* [DESCRIPTION OF THE TASK] Carry on the QuantumGravPy model-training notebook below, starting right after its last line.

# Simple model training 

In this notebook, we demonstrate how to train a simple classifier model using the QuantumGravPy framework. We will set up the data, define the model, and run the training process while monitoring performance metrics. 
This model does not perform well on the task, but serves as a basic example of how to use the framework for training. 

First, we import all the necessary packages and modules from QuantumGravPy. 

In [None]:
# main library
import QuantumGrav as QG

# logging, typing, configs, numpy
import yaml
from pathlib import Path
import logging
from typing import Any
import numpy as np


# data
import zarr
from zarr.storage import LocalStore
from zarr import Group

# data handling and plotting
import pandas as pd
import seaborn as sns

# evaluation
from sklearn.metrics import f1_score

# ML with torch
import torch
from torch_geometric.utils import dense_to_sparse
from torch_geometric.data import Data



Packages of note here: 
- sklearn is the scipy machine learning library and contains a vast collection tools, models, and metrics for machine learning tasks.
- seaborn is a statistical data visualization library built on top of matplotlib, providing a high-level interface for creating informative and attractive statistical graphics.

* [DATA EXTRACT]
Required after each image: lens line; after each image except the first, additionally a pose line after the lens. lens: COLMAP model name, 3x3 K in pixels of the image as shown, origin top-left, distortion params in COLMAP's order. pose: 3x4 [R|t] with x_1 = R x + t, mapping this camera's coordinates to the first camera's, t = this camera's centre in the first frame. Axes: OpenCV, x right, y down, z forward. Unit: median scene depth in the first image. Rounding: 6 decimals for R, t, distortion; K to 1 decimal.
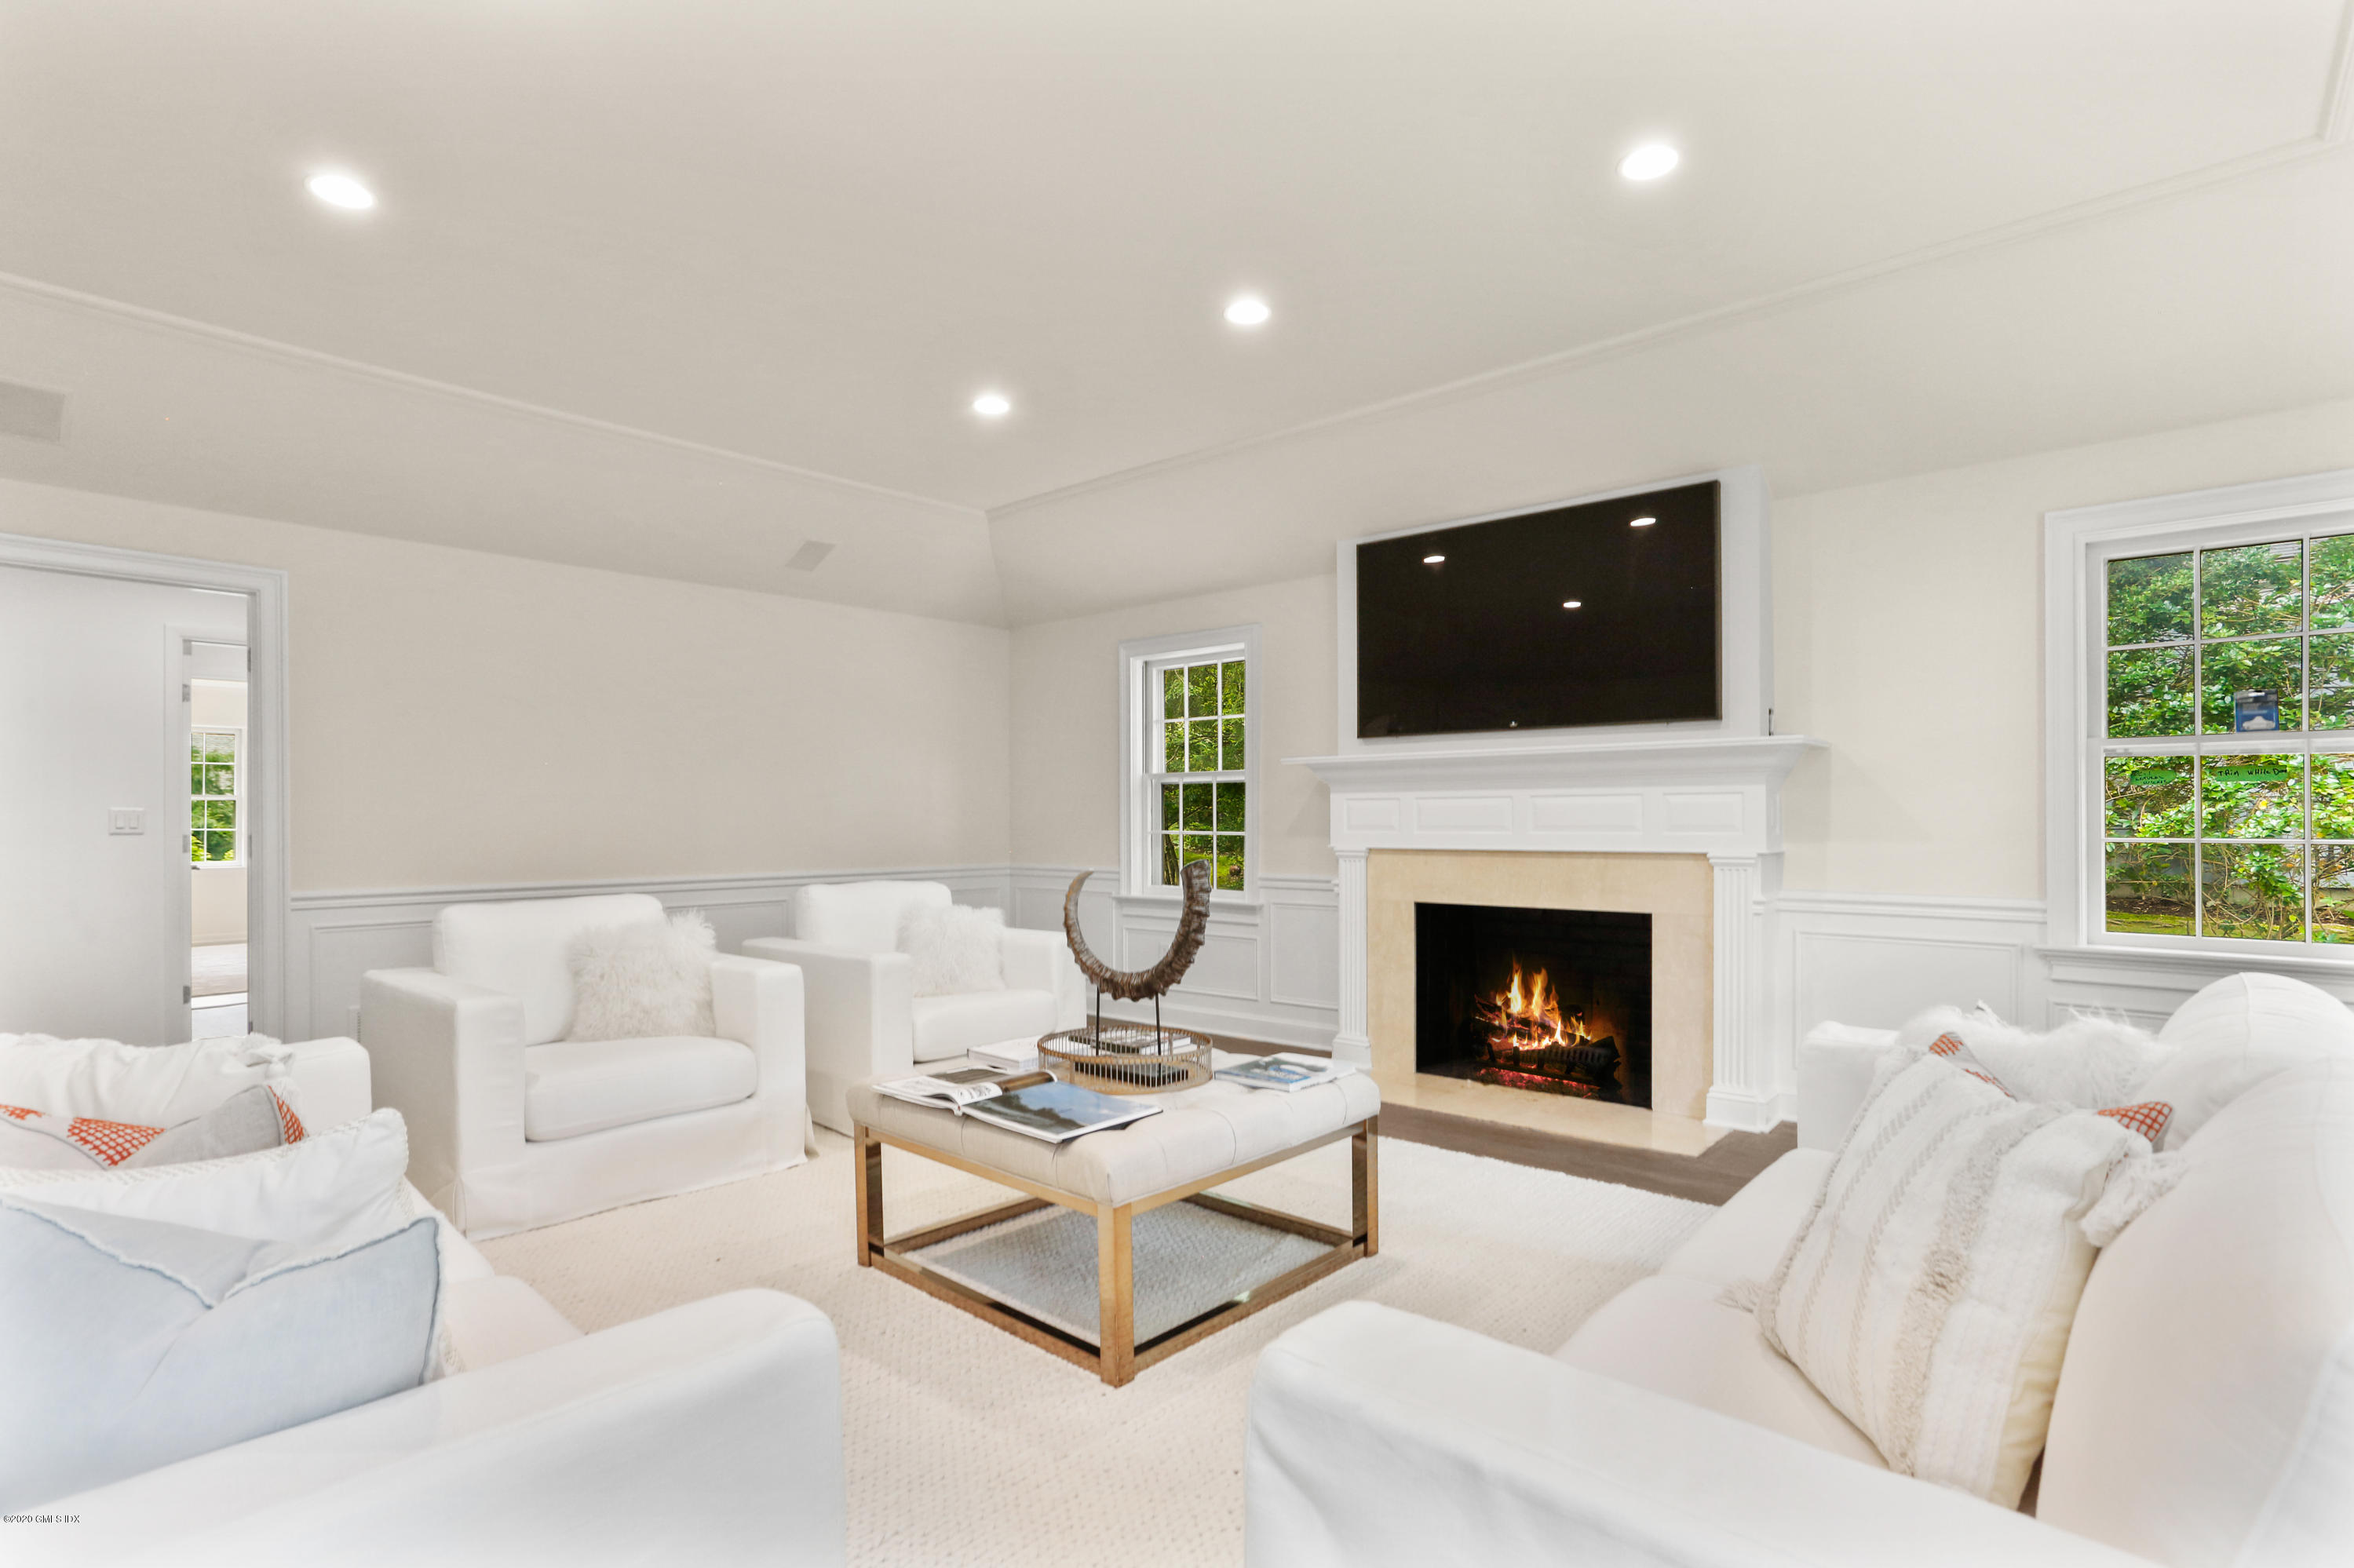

* [OUTPUT OF THE EXERCISE]
- zarr is a powerful library for working with large, chunked, compressed, N-dimensional arrays, enabling efficient storage and retrieval of large datasets.
- torch_geometric is an extension library for PyTorch that provides tools and functionalities for deep learning on graph-structured data, enabling the development of graph neural networks and related models. QuantumGrav's Models are built on top of this library.


# Preparations 

First, we set the formatting that the logger should use to have a bit more structured output

In [None]:
# set loggin level to info for trainer output
logging.basicConfig(
    level=logging.INFO,  # or logging.INFO if you want less verbosity
    format="%(asctime)s %(levelname)s %(name)s: %(message)s",
)


We also add a pretty printer function to display configuration sections in a more readable way.

In [None]:
def pretty_print(data: dict[Any, Any], offset = "") -> None:
    pp = pprint.PrettyPrinter(indent=4)
    if isinstance(data, dict):
        print()
        for key, value in data.items():
            print(f"{offset}{key}:", end=" ")
            pretty_print(value, offset + "  ")
    elif isinstance(data, list):
        print()
        for i, item in enumerate(data):
            print(f"{offset}- Item {i}:", end=" ")
            pretty_print(item, offset + "  " )
    else:
        pp.pprint(data)

# Define reader function for data

At first, we need functions that reads the data from disk and convert it into a format that can be used by the model.
This format is the torch_geometric Data. Here, we split this task into two functions.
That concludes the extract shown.